Reproduce verbatim the stretch of the records from the line containing "fordelt over hele" through the end of the records, with nothing else.

• _AVAILABLE DATA_
++++++++++++++++++++
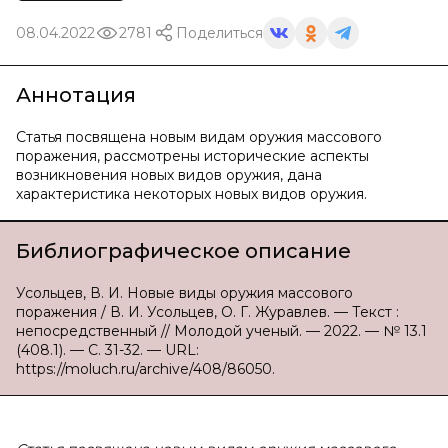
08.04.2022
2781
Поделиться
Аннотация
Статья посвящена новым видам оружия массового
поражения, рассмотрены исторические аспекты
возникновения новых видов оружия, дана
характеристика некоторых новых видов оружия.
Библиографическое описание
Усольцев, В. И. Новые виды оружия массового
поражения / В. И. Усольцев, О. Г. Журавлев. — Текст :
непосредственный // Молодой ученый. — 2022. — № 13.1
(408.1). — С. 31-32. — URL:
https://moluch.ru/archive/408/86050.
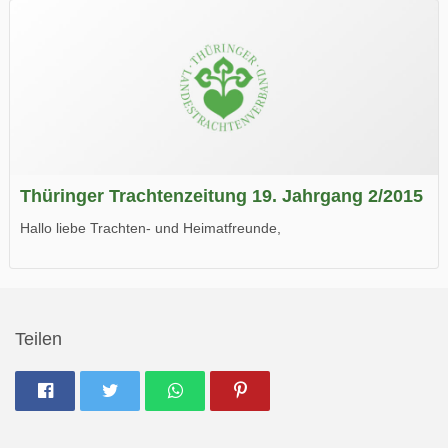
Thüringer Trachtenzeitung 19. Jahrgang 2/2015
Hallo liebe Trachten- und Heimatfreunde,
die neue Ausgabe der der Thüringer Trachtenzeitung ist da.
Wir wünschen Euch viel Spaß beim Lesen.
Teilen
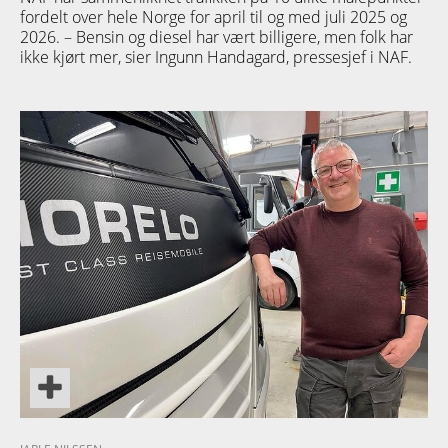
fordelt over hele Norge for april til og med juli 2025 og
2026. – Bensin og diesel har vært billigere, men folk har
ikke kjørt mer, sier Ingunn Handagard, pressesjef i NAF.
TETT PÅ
++++++++++++++++++++
• _TASK SOLUTION_
fordelt over hele Norge for april til og med juli 2025 og
2026. – Bensin og diesel har vært billigere, men folk har
ikke kjørt mer, sier Ingunn Handagard, pressesjef i NAF.
TETT PÅ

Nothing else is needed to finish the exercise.